# Can Non-Australians complete a Stat Dec and if so, how?



## Aventador (Dec 15, 2014)

Hey everyone,

Me and my partner applied for a Defacto Partner VISA in August last year. We meet the 12 month living together requirment and everything that is required for a Defacto Partner VISA. We have uploaded about 8 Stat Decs from my family and friends to prove we are in a genuine defacto relationship and we have been living together for 12 months.

However during the 12 months living together I went and lived with my partner in their country. So we are now thining we should perhaps get some Stat Decs done by family and friends in my partners country.

Is it possible for Non-Australians to complete the Form 888 Stat Dec? And if so, how do they go about getting it stamped and so on to prove they are the ones that wrote the document? Obviously in Australia we can go to a Police Station or whatever, however Police Stations overseas would not know how to process an Australian legal document.

So how does it work and is it even possible?


----------



## jp1985 (Apr 1, 2014)

Yes you can.

You need to get it signed witnessed by a notary public when the stat dec is not made in Australia. 

It is called Justice of Peace in Australia.


----------



## Aventador (Dec 15, 2014)

The next step is trying to find out where a 'Notary Public' is in Denmark. I am guessing it will be a court of some sort in Denmark that will have someone working there that can sign this stuff.

Stored data entries:

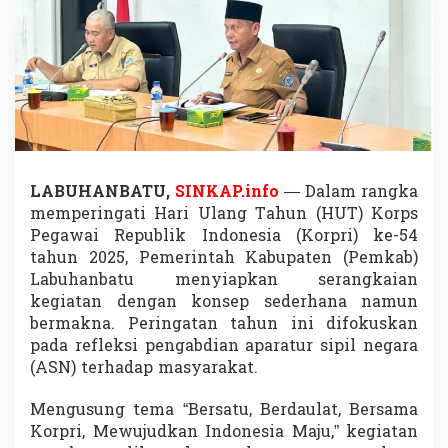
e
-
5
4
,
P
e
m
k
a
b
LABUHANBATU,
SINKAP.info
— Dalam rangka
L
memperingati Hari Ulang Tahun (HUT) Korps
a
Pegawai Republik Indonesia (Korpri) ke-54
b
tahun 2025, Pemerintah Kabupaten (Pemkab)
u
Labuhanbatu menyiapkan serangkaian
h
a
kegiatan dengan konsep sederhana namun
n
bermakna. Peringatan tahun ini difokuskan
b
pada refleksi pengabdian aparatur sipil negara
a
(ASN) terhadap masyarakat.
t
u
F
Mengusung tema “Bersatu, Berdaulat, Bersama
o
Korpri, Mewujudkan Indonesia Maju,” kegiatan
k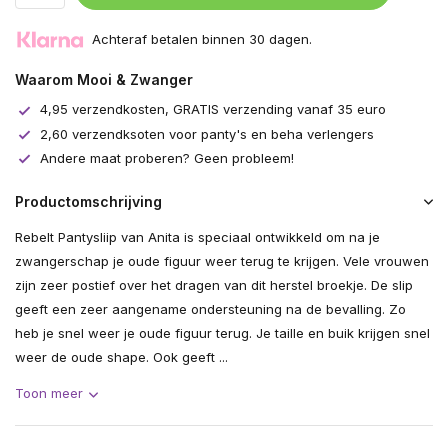
Achteraf betalen binnen 30 dagen.
Waarom Mooi & Zwanger
4,95 verzendkosten, GRATIS verzending vanaf 35 euro
2,60 verzendksoten voor panty's en beha verlengers
Andere maat proberen? Geen probleem!
Productomschrijving
Rebelt Pantysliip van Anita is speciaal ontwikkeld om na je
zwangerschap je oude figuur weer terug te krijgen. Vele vrouwen
zijn zeer postief over het dragen van dit herstel broekje. De slip
geeft een zeer aangename ondersteuning na de bevalling. Zo
heb je snel weer je oude figuur terug. Je taille en buik krijgen snel
weer de oude shape. Ook geeft ...
Toon meer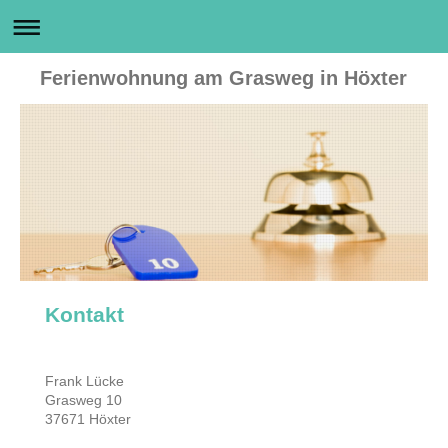
Ferienwohnung am Grasweg in Höxter
Kontakt
Frank Lücke
Grasweg
10
37671
Höxter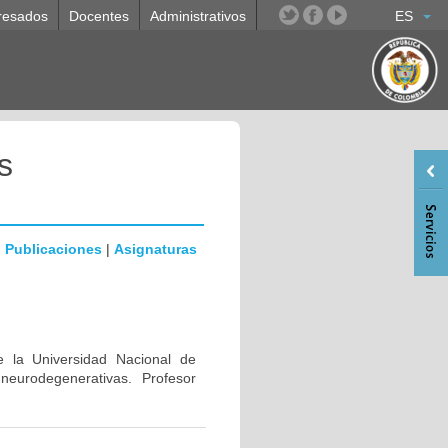
resados
Docentes
Administrativos
ES
s
|
Publicaciones
|
Asignaturas
e la Universidad Nacional de
eurodegenerativas. Profesor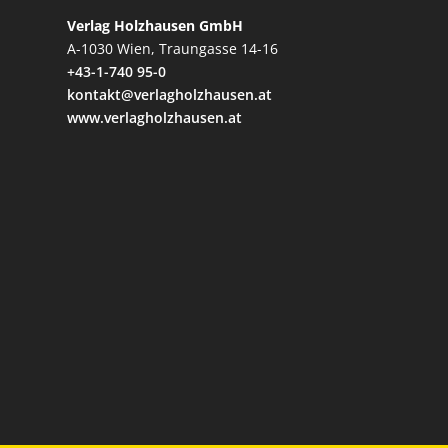
Verlag Holzhausen GmbH
A-1030 Wien, Traungasse 14-16
+43-1-740 95-0
kontakt@verlagholzhausen.at
www.verlagholzhausen.at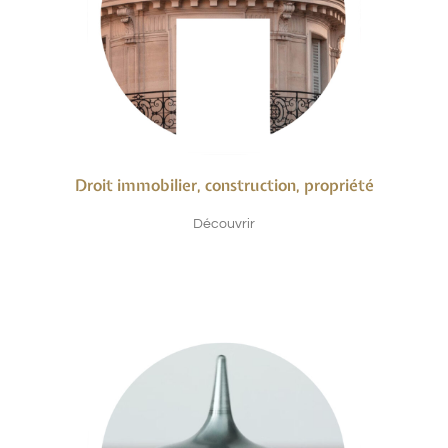
Droit immobilier, construction, propriété
Découvrir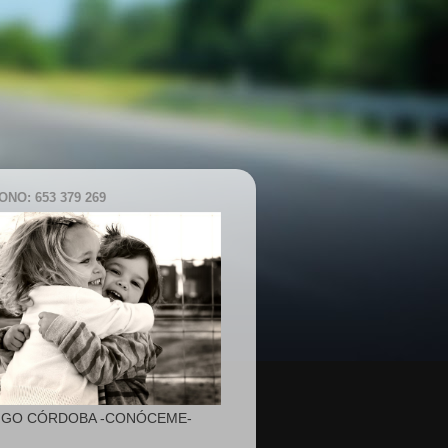
NO: 653 379 269
IGO CÓRDOBA -CONÓCEME-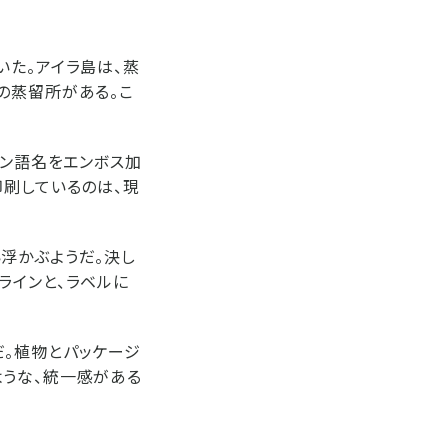
いた。アイラ島は、蒸
の蒸留所がある。こ
テン語名をエンボス加
印刷しているのは、現
浮かぶようだ。決し
ラインと、ラベルに
だ。植物とパッケージ
ような、統一感がある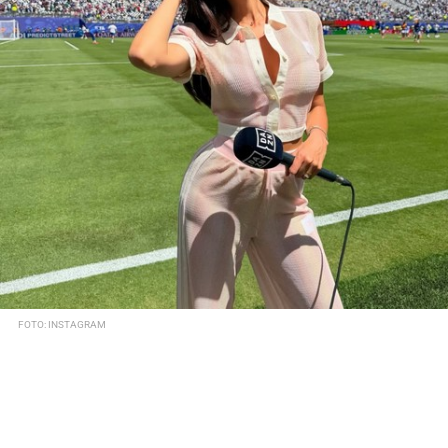
FOTO: INSTAGRAM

§ WHAT IS REQUIRED
Write out the part of the forum thread about Stat Decs from non-Australians word for word, starting with "Yes you can." and going on through "sign this stuff.". Rely on the forum thread alone when you respond.

§ SOLVED EXERCISE
Yes you can.

You need to get it signed witnessed by a notary public when the stat dec is not made in Australia. 

It is called Justice of Peace in Australia.


----------



## Aventador (Dec 15, 2014)

The next step is trying to find out where a 'Notary Public' is in Denmark. I am guessing it will be a court of some sort in Denmark that will have someone working there that can sign this stuff.